- _Problem to solve_
Go through the data below and return each line where the string "Nutils" appears.

- _Extracted data_
**********

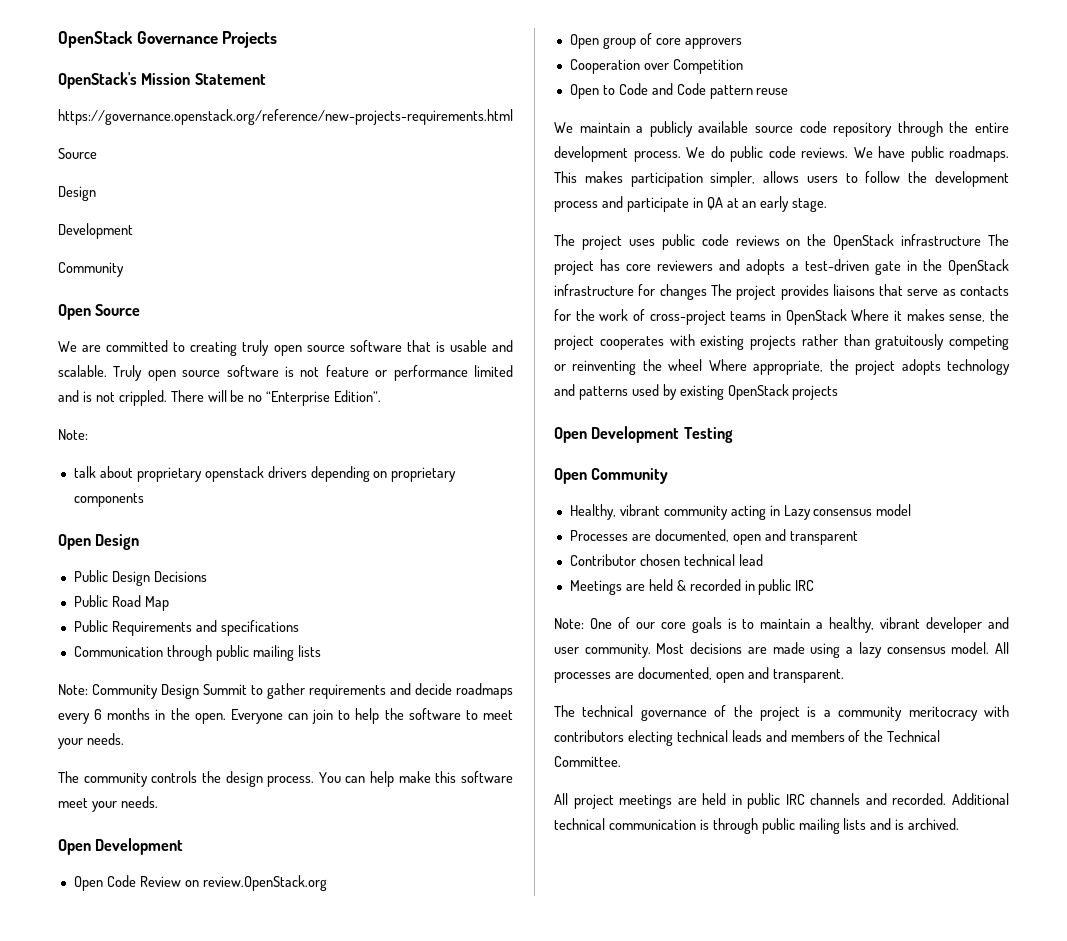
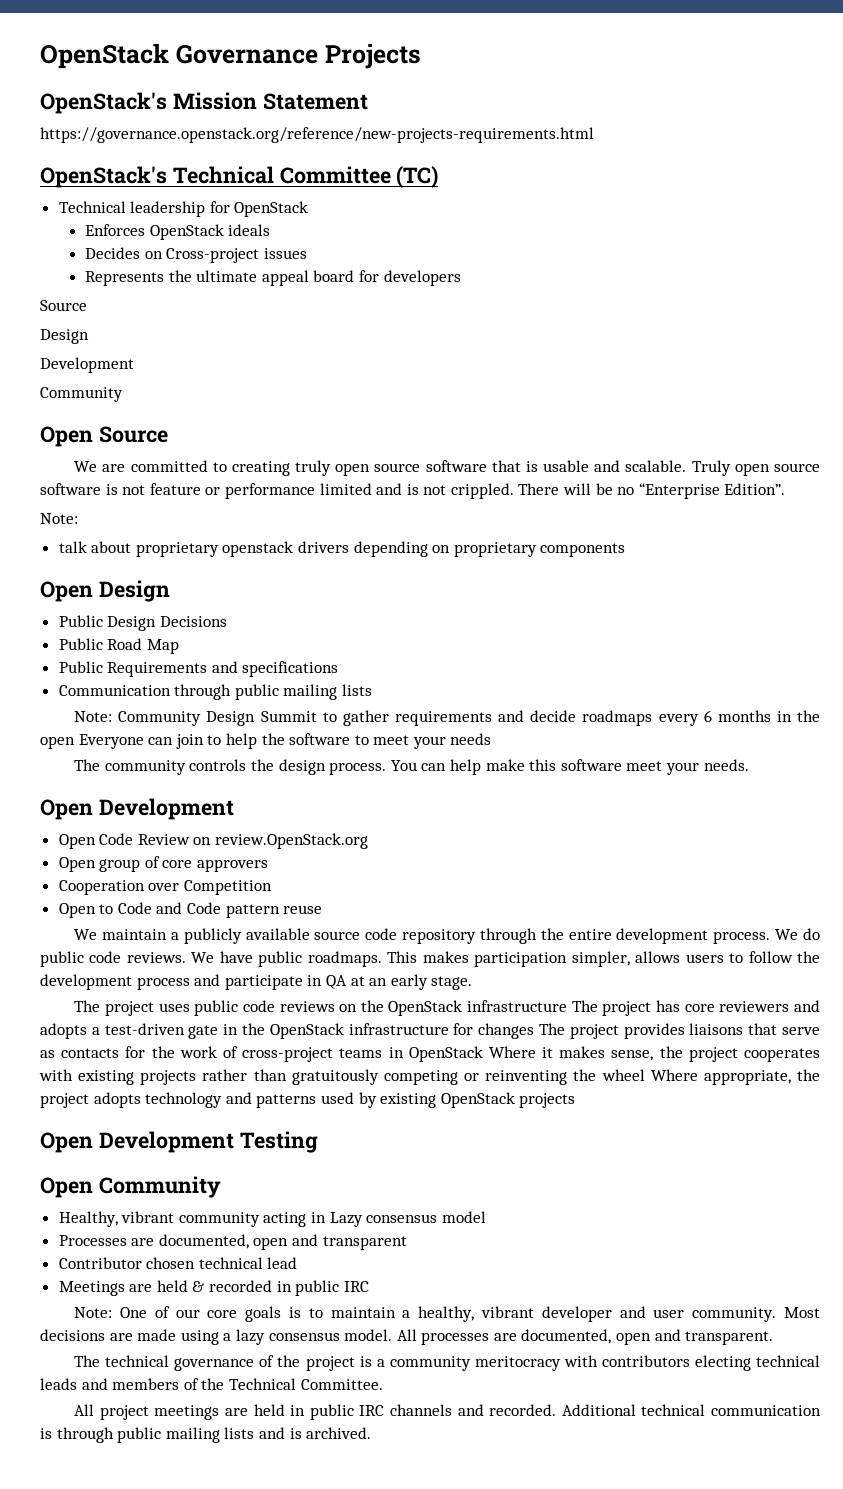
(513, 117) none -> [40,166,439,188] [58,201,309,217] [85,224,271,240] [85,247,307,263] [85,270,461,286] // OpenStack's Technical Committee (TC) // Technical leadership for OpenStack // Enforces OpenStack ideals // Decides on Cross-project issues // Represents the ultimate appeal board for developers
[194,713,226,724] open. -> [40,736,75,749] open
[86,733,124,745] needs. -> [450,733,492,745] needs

**********

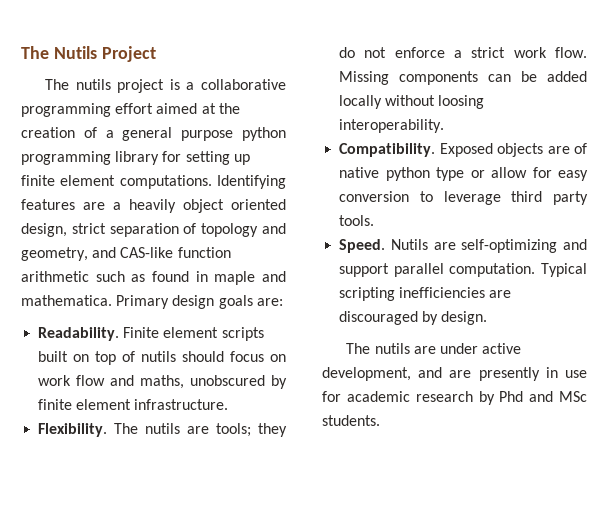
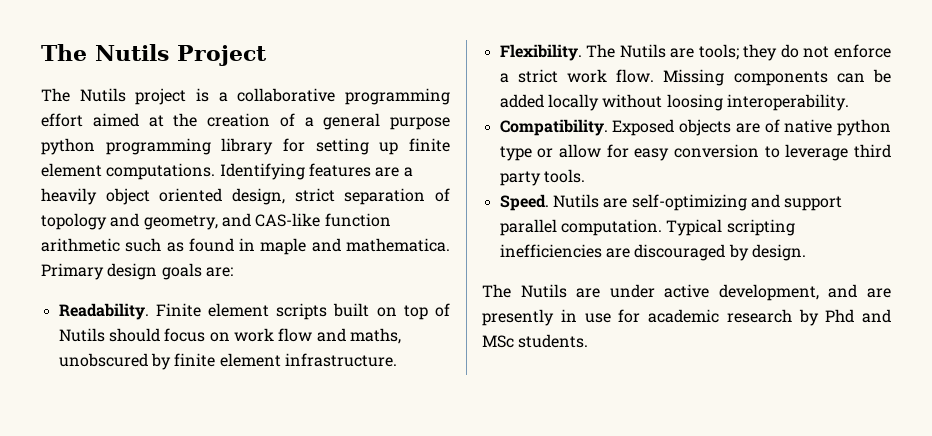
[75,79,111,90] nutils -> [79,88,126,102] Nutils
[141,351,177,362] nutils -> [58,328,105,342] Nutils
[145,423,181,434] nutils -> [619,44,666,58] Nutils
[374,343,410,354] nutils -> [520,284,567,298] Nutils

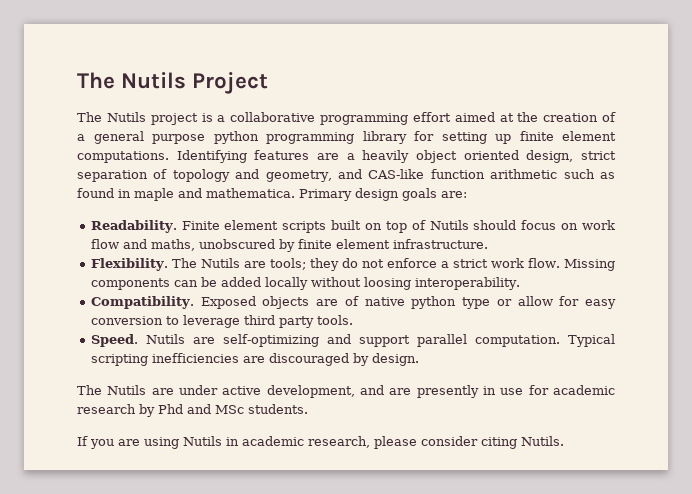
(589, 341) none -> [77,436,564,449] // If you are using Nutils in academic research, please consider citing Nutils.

**********

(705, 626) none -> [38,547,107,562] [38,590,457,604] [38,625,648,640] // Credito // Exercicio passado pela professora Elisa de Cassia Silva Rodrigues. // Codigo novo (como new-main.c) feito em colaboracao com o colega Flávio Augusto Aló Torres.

**********

- _Exercise solution_
[75,79,111,90] nutils -> [79,88,126,102] Nutils
[141,351,177,362] nutils -> [58,328,105,342] Nutils
[145,423,181,434] nutils -> [619,44,666,58] Nutils
[374,343,410,354] nutils -> [520,284,567,298] Nutils
(589, 341) none -> [77,436,564,449] // If you are using Nutils in academic research, please consider citing Nutils.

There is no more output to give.